--- Records for the task ---
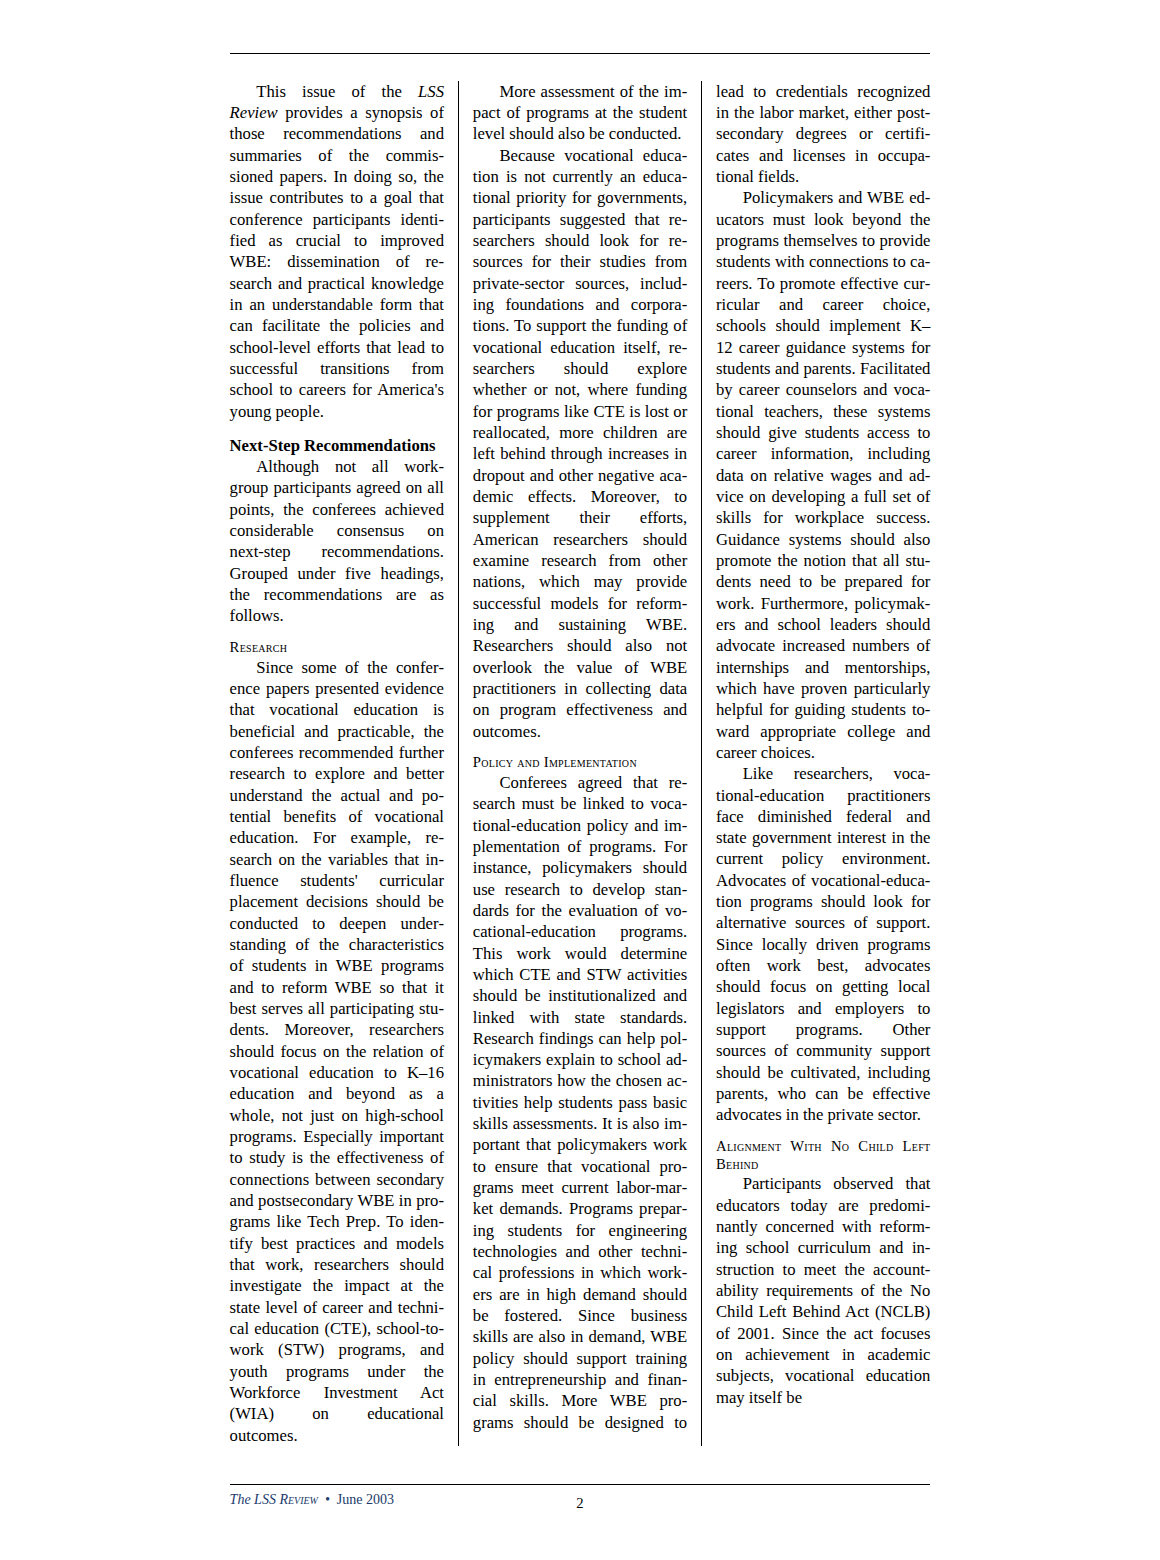This issue of the LSS Review provides a synopsis of those recommendations and summaries of the commissioned papers. In doing so, the issue contributes to a goal that conference participants identified as crucial to improved WBE: dissemination of research and practical knowledge in an understandable form that can facilitate the policies and school-level efforts that lead to successful transitions from school to careers for America's young people.
Next-Step Recommendations
Although not all work-group participants agreed on all points, the conferees achieved considerable consensus on next-step recommendations. Grouped under five headings, the recommendations are as follows.
Research
Since some of the conference papers presented evidence that vocational education is beneficial and practicable, the conferees recommended further research to explore and better understand the actual and potential benefits of vocational education. For example, research on the variables that influence students' curricular placement decisions should be conducted to deepen understanding of the characteristics of students in WBE programs and to reform WBE so that it best serves all participating students. Moreover, researchers should focus on the relation of vocational education to K–16 education and beyond as a whole, not just on high-school programs. Especially important to study is the effectiveness of connections between secondary and postsecondary WBE in programs like Tech Prep. To identify best practices and models that work, researchers should investigate the impact at the state level of career and technical education (CTE), school-to-work (STW) programs, and youth programs under the Workforce Investment Act (WIA) on educational outcomes.
More assessment of the impact of programs at the student level should also be conducted.
Because vocational education is not currently an educational priority for governments, participants suggested that researchers should look for resources for their studies from private-sector sources, including foundations and corporations. To support the funding of vocational education itself, researchers should explore whether or not, where funding for programs like CTE is lost or reallocated, more children are left behind through increases in dropout and other negative academic effects. Moreover, to supplement their efforts, American researchers should examine research from other nations, which may provide successful models for reforming and sustaining WBE. Researchers should also not overlook the value of WBE practitioners in collecting data on program effectiveness and outcomes.
Policy and Implementation
Conferees agreed that research must be linked to vocational-education policy and implementation of programs. For instance, policymakers should use research to develop standards for the evaluation of vocational-education programs. This work would determine which CTE and STW activities should be institutionalized and linked with state standards. Research findings can help policymakers explain to school administrators how the chosen activities help students pass basic skills assessments. It is also important that policymakers work to ensure that vocational programs meet current labor-market demands. Programs preparing students for engineering technologies and other technical professions in which workers are in high demand should be fostered. Since business skills are also in demand, WBE policy should support training in entrepreneurship and financial skills. More WBE programs should be designed to lead to credentials recognized in the labor market, either postsecondary degrees or certificates and licenses in occupational fields.
Policymakers and WBE educators must look beyond the programs themselves to provide students with connections to careers. To promote effective curricular and career choice, schools should implement K–12 career guidance systems for students and parents. Facilitated by career counselors and vocational teachers, these systems should give students access to career information, including data on relative wages and advice on developing a full set of skills for workplace success. Guidance systems should also promote the notion that all students need to be prepared for work. Furthermore, policymakers and school leaders should advocate increased numbers of internships and mentorships, which have proven particularly helpful for guiding students toward appropriate college and career choices.
Like researchers, vocational-education practitioners face diminished federal and state government interest in the current policy environment. Advocates of vocational-education programs should look for alternative sources of support. Since locally driven programs often work best, advocates should focus on getting local legislators and employers to support programs. Other sources of community support should be cultivated, including parents, who can be effective advocates in the private sector.
Alignment With No Child Left Behind
Participants observed that educators today are predominantly concerned with reforming school curriculum and instruction to meet the accountability requirements of the No Child Left Behind Act (NCLB) of 2001. Since the act focuses on achievement in academic subjects, vocational education may itself be
The LSS Review • June 2003
2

--- To do ---
In your copy, exclude the pictures and repeat each entry above exactly.

--- Your response ---
This issue of the LSS Review provides a synopsis of those recommendations and summaries of the commissioned papers. In doing so, the issue contributes to a goal that conference participants identified as crucial to improved WBE: dissemination of research and practical knowledge in an understandable form that can facilitate the policies and school-level efforts that lead to successful transitions from school to careers for America's young people.
Next-Step Recommendations
Although not all work-group participants agreed on all points, the conferees achieved considerable consensus on next-step recommendations. Grouped under five headings, the recommendations are as follows.
Research
Since some of the conference papers presented evidence that vocational education is beneficial and practicable, the conferees recommended further research to explore and better understand the actual and potential benefits of vocational education. For example, research on the variables that influence students' curricular placement decisions should be conducted to deepen understanding of the characteristics of students in WBE programs and to reform WBE so that it best serves all participating students. Moreover, researchers should focus on the relation of vocational education to K–16 education and beyond as a whole, not just on high-school programs. Especially important to study is the effectiveness of connections between secondary and postsecondary WBE in programs like Tech Prep. To identify best practices and models that work, researchers should investigate the impact at the state level of career and technical education (CTE), school-to-work (STW) programs, and youth programs under the Workforce Investment Act (WIA) on educational outcomes.
More assessment of the impact of programs at the student level should also be conducted.
Because vocational education is not currently an educational priority for governments, participants suggested that researchers should look for resources for their studies from private-sector sources, including foundations and corporations. To support the funding of vocational education itself, researchers should explore whether or not, where funding for programs like CTE is lost or reallocated, more children are left behind through increases in dropout and other negative academic effects. Moreover, to supplement their efforts, American researchers should examine research from other nations, which may provide successful models for reforming and sustaining WBE. Researchers should also not overlook the value of WBE practitioners in collecting data on program effectiveness and outcomes.
Policy and Implementation
Conferees agreed that research must be linked to vocational-education policy and implementation of programs. For instance, policymakers should use research to develop standards for the evaluation of vocational-education programs. This work would determine which CTE and STW activities should be institutionalized and linked with state standards. Research findings can help policymakers explain to school administrators how the chosen activities help students pass basic skills assessments. It is also important that policymakers work to ensure that vocational programs meet current labor-market demands. Programs preparing students for engineering technologies and other technical professions in which workers are in high demand should be fostered. Since business skills are also in demand, WBE policy should support training in entrepreneurship and financial skills. More WBE programs should be designed to lead to credentials recognized in the labor market, either postsecondary degrees or certificates and licenses in occupational fields.
Policymakers and WBE educators must look beyond the programs themselves to provide students with connections to careers. To promote effective curricular and career choice, schools should implement K–12 career guidance systems for students and parents. Facilitated by career counselors and vocational teachers, these systems should give students access to career information, including data on relative wages and advice on developing a full set of skills for workplace success. Guidance systems should also promote the notion that all students need to be prepared for work. Furthermore, policymakers and school leaders should advocate increased numbers of internships and mentorships, which have proven particularly helpful for guiding students toward appropriate college and career choices.
Like researchers, vocational-education practitioners face diminished federal and state government interest in the current policy environment. Advocates of vocational-education programs should look for alternative sources of support. Since locally driven programs often work best, advocates should focus on getting local legislators and employers to support programs. Other sources of community support should be cultivated, including parents, who can be effective advocates in the private sector.
Alignment With No Child Left Behind
Participants observed that educators today are predominantly concerned with reforming school curriculum and instruction to meet the accountability requirements of the No Child Left Behind Act (NCLB) of 2001. Since the act focuses on achievement in academic subjects, vocational education may itself be
The LSS Review • June 2003
2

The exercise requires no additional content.